[Exercise details]:
Give the number of lines in the records below that hold "transfers"; nothing else is needed.

[Data for this exercise]:
┌────────
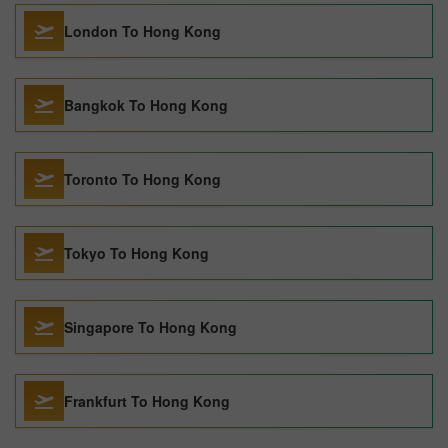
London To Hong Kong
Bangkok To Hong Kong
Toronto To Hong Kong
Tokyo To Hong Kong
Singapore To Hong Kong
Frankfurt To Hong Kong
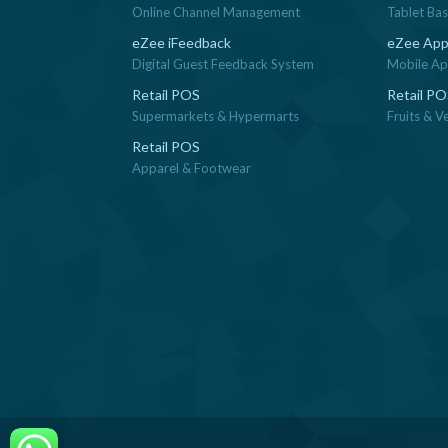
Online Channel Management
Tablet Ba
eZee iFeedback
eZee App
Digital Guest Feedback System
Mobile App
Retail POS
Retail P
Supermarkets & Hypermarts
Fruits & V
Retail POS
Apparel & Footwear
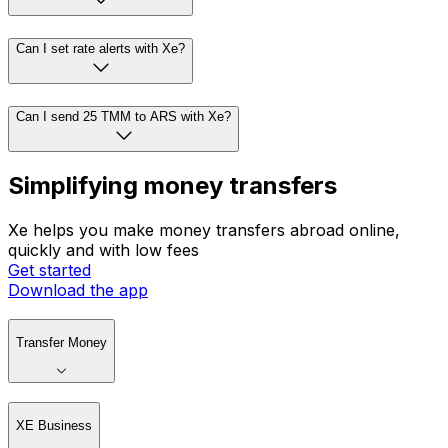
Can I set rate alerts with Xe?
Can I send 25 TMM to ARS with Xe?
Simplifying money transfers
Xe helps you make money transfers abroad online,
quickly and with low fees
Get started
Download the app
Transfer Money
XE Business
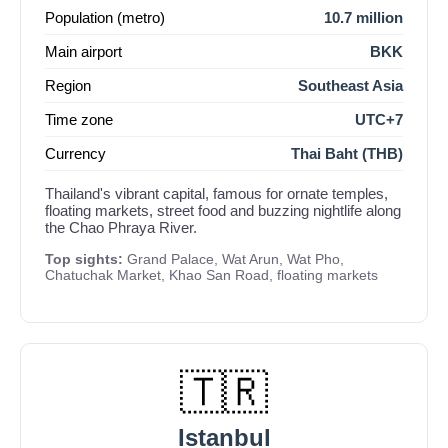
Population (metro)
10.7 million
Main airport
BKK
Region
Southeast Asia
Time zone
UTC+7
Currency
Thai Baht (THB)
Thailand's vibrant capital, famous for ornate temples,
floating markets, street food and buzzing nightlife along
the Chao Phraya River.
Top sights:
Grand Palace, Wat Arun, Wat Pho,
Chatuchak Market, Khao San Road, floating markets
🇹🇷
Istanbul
└────────
[Exercise output]:
2